Совсем успокоившись, Надя покидала в кресло несколько своих вещей, которые ей показались необходимыми, отложила оставшиеся сборы на утро и забралась в постель. Под одеялом мысли вернулись к беседе внизу и взгляду отца, полному укора.

Почему он не спросил, зачем она это сделала? Почему никто не спросил? Ей так хотелось услышать этот вопрос, словно, прозвучи он, ответ появился бы сам собой.

Правда в том, что Надя не знала, и ее это пугало. Она подошла к порогу соседнего дома по привычке. За окном комнаты Эстер померещился силуэт. В ушах зазвенело. Дальше все получилось само собой: миг, и она уже в комнате. Ей слышался шепот Эстер. Это не пугало, а забавляло – таким все казалось нелепым.

Достань из сундука платья. Это твои платья.

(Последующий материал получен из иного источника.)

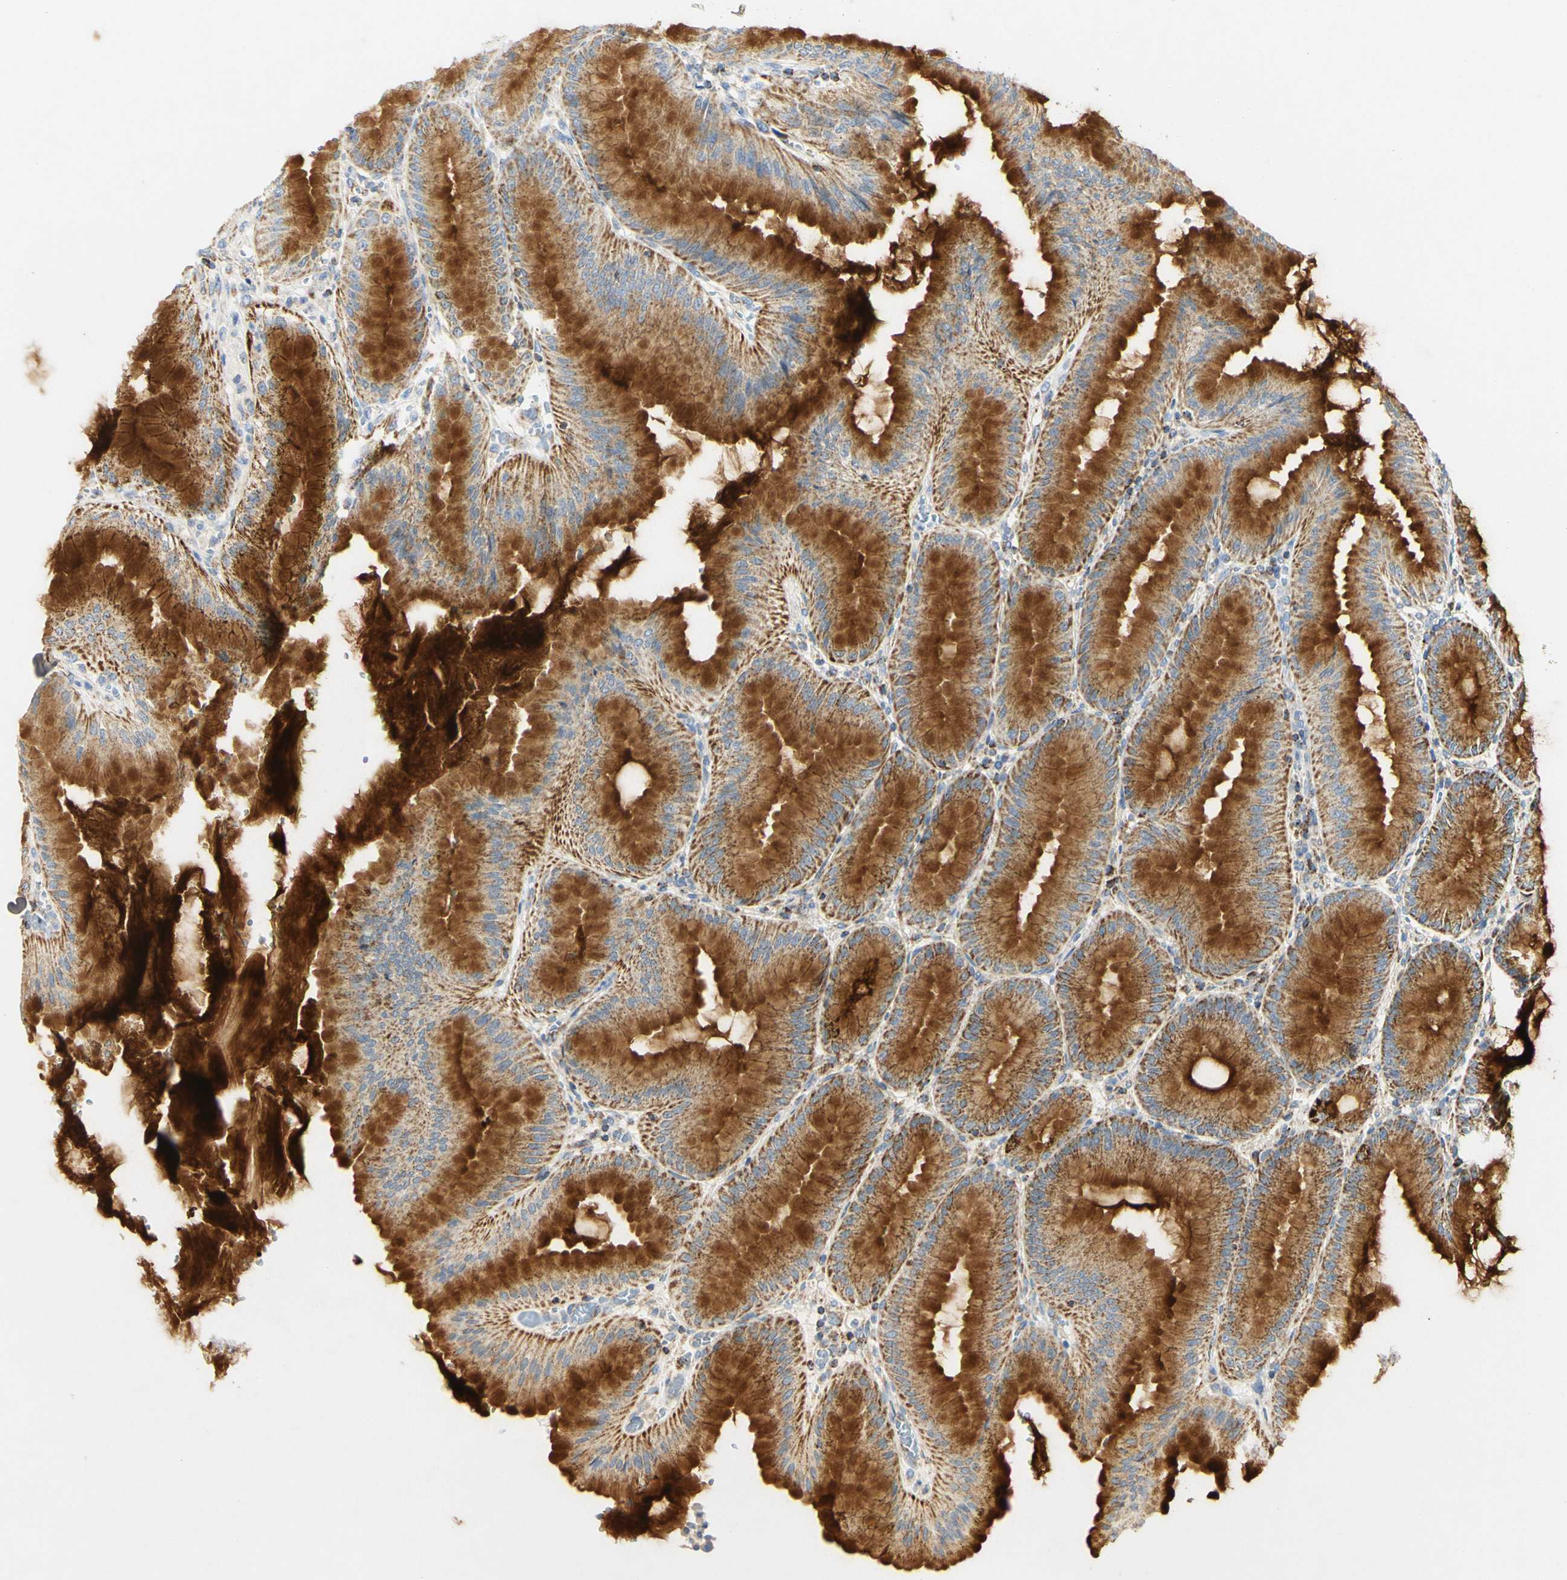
{"staining": {"intensity": "strong", "quantity": ">75%", "location": "cytoplasmic/membranous"}, "tissue": "stomach", "cell_type": "Glandular cells", "image_type": "normal", "snomed": [{"axis": "morphology", "description": "Normal tissue, NOS"}, {"axis": "topography", "description": "Stomach, lower"}], "caption": "Brown immunohistochemical staining in benign stomach demonstrates strong cytoplasmic/membranous staining in about >75% of glandular cells. The protein of interest is shown in brown color, while the nuclei are stained blue.", "gene": "OXCT1", "patient": {"sex": "male", "age": 71}}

Надя так и сделала. Она говорила себе, что это весело. Способ посмеяться над Эстер. Показать ей и себе, насколько она была нелепа в этих своих платьях.

Но на самом деле Надя не знала, зачем.

Действительно не знала.

Надя понимала, что Сибирь находится далеко, но чтобы настолько? Такие расстояния ей не представлялись даже когда она читала об Америке и Австралии.

Сначала они отправились в Москву. Визитов не делали, только прикупили кое-что в обувном и магазине готового платья. К удивлению Нади, вещи Пал Палыч велел выбирать не особенно теплые, не зимние. Оказалось, что там, куда они едут, лето вполне обыкновенное, а вот зимой холодно.

– Снега много и морозно, – объяснил Пал Палыч уже в поезде. – Но не так, чтобы слишком. Жить можно. В некоторых частях Сибири гораздо холоднее. И если дело дойдет до зимы, покупать одежду надо там, здешняя – ерунда.

Каролина слушала его напряженно. Ее ухоженные белые руки с музыкальными пальцами то и дело норовили сжаться в кулаки.

Решение отправиться в Сибирь далось Каролине нелегко, но вот так просто уйти из семьи она не могла. Семь лет она прожила с ними, обучая Надю своему родному немецкому и подтягивая ее безбожно плохой французский, и заодно рассказывая обо всем, что знала – а знала она немало, в том числе и то, что, как шутил Пал Палыч, Наде учить было совсем не обязательно. Временами сумасбродная подопечная с несколько мальчишескими повадками выбивала Каролину из колеи, но все равно они с Надей хорошо ладили. Да и платили сносно.

Пал Палыч заверил, что поездка в Сибирь недолгая, бояться нечего – ей, как и Наде, поначалу пришли в голову страшные рассказы о каторжниках и женах декабристов. И еще он пообещал, что если Каролине придется тяжко, она сможет уехать. «Может быть, не сразу, – предупредил Пал Палыч. – Места там суровые, добираться трудно. Но я непременно все организую».

Его откровенность подкупила Каролину, и она решилась, хотя ей по-прежнему было не по себе.

В поезде ехали долго – считая дни, Надя сбивалась, тем более что от постоянного покачивания ее то и дело клонило в сон. Она старалась выскакивать на улицу на каждой станции. Там можно было купить что-нибудь вкусное – калач или кулек ягод, но, что куда ценнее, размять ноги и подышать свежим воздухом. Иногда удавалось ухватить газету. Пал Палыч предпочитал, чтобы Надя читала книги, а не «эту муру», но в поезде ничего не стоило дождаться, когда он задремлет, и забрать свежее чтиво. Каролина, вопреки обыкновению, не обращала внимания – тоже дремала или смотрела с отрешенным видом в окно, словно они ехали в один конец. Но и газеты ненадолго скрашивали осточертевшее перестукивание колес – в них, как правило, не было ничего интересного. Разве что попадались занятные шарады.

Пейзаж за окнами постепенно менялся. Леса становились сначала голенькими – здесь деревья еще не вполне очнулись от спячки, – потом – колючими; зеленые долины – мрачнее, небо с каждым часом как будто серело. Время от времени – так сложно было поверить глазам! – мелькали снежные полянки. Стало заметно прохладнее, особенно ночами – приходилось кутаться в шерстяные покрывала.